103.         In support of their position, HMRC refer to section 3(1) VATA94 which states that: "A person is a taxable person for the purposes of this Act while he is, or is required to be, registered under this Act". The requirement to be registered is set out in section 3(2) VATA94 and in Schedules 1 to 3A. With respect to the requirements for registration of a non-UK establishment, these are set out in Schedule 1A. Paragraph 1 of Schedule 1A (Registration in respect of taxable supplies: non-UK establishment) states that a person becomes liable to be registered under this Schedule at any time if conditions A to D are met. Condition A provides that a non-UK establishment will only be liable to be registered if they are making taxable supplies, or there are reasonable grounds for believing they would do so.

 

104.         Taxable supplies, at section 4(2) VATA94, are defined as "...a supply of goods or services made in the United Kingdom other than an exempt supply". HMRC emphasise that the supplies which are the subject of the decisions under appeal are supplies of goods made by RS Global to non-UK establishments and that the 7 Portuguese companies and the one Belgian company did not themselves make any supplies of goods or services in the United Kingdom.                       

 

105.         With reference to section 55A(3) VATA94, HMRC note in their skeleton argument that it provides that "a relevant supply, and the corresponding supplies made to the recipient in the month in which the relevant supply is made, are to be treated as taxable supplies of the recipient (as well as taxable supplies of the person making them) for the purposes of [Schedules 1 and 1A]". That said, HMRC emphasise that section 55A(1)(a) and section 55A(2) specifically exclude zero-rated supplies from applying to 55A(3). Given that HMRC's argument is that the goods supplied by RS Global remain zero-rated for the purpose of section 55A, section 55A(3) does not assist RS Global in meeting the definition of a taxable person.

 

106.         Consequently, it is asserted by HMRC that none of the recipients of the supplies in this matter can be considered to be "taxable persons" for the purposes of VATA94 and therefore they do not meet the condition required by s.55A(6)(c) such that the reverse charge does not apply.

 

107.         Having considered the arguments of both parties, I prefer the arguments of HMRC in relation to why the reverse charge does not apply including that, were section 55A VATA94 to operate in the way put forward by the Appellants in these circumstances, the impact of the Mecsek principle and its anti-fraud effect would be negated. I do not accept that section 55A VATA94 can be construed in the manner asserted by the Appellants.   

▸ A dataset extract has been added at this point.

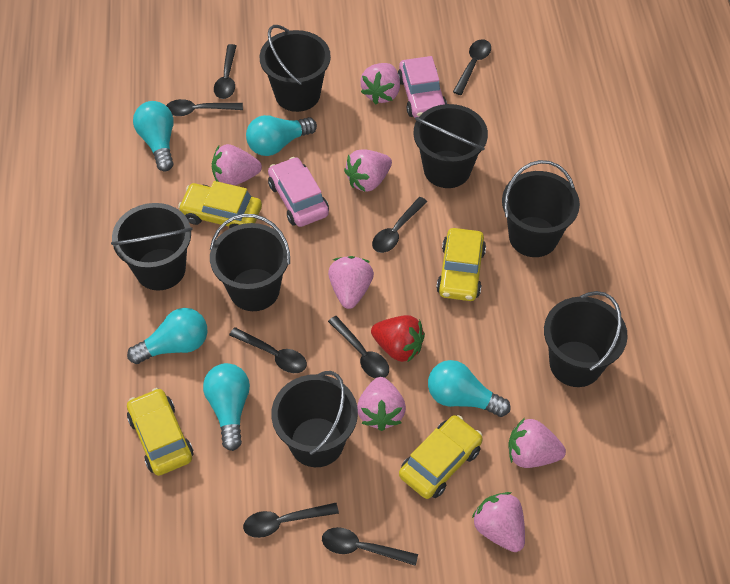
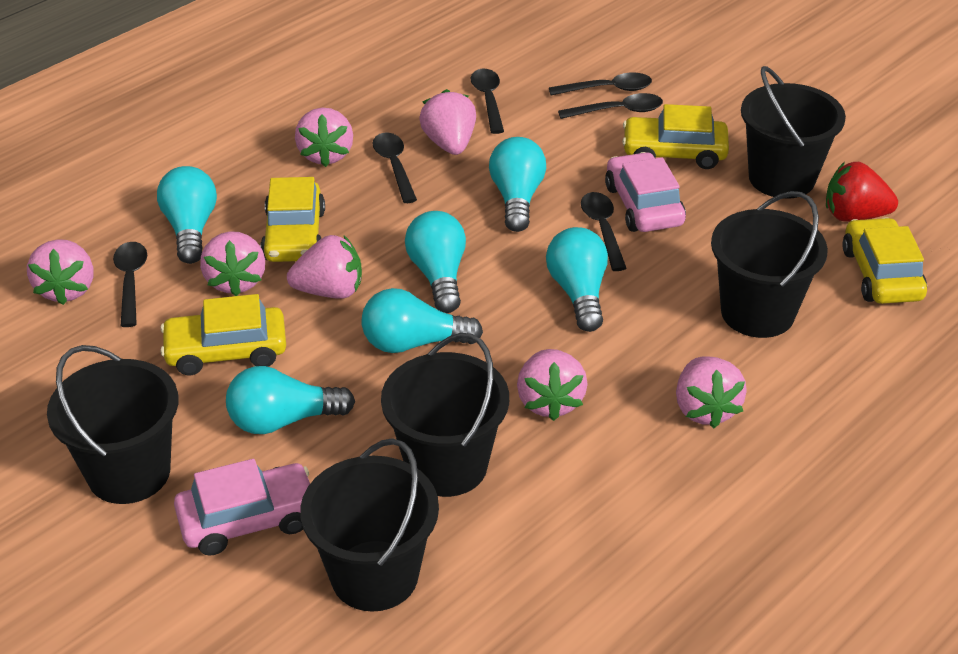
black bucket: 7 -> 5
black spoon: 8 -> 6
turquoise light bulb: 5 -> 6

                          

 

Decision on the reverse charge issue

108.         The reverse charge does not apply to the supplies of the First Appellant such that, if any VAT is due on those supplies, the First Appellant is liable.    

RIGHT TO APPLY FOR PERMISSION TO APPEAL

109.         This document contains full findings of fact and reasons for the decision. Any party dissatisfied with this decision has a right to apply for permission to appeal against it pursuant to Rule 39 of the Tribunal Procedure (First-tier Tribunal) (Tax Chamber) Rules 2009. The application must be received by this Tribunal not later than 56 days after this decision is sent to that party. The parties are referred to "Guidance to accompany a Decision from the First-tier Tribunal (Tax Chamber)" which accompanies and forms part of this decision notice.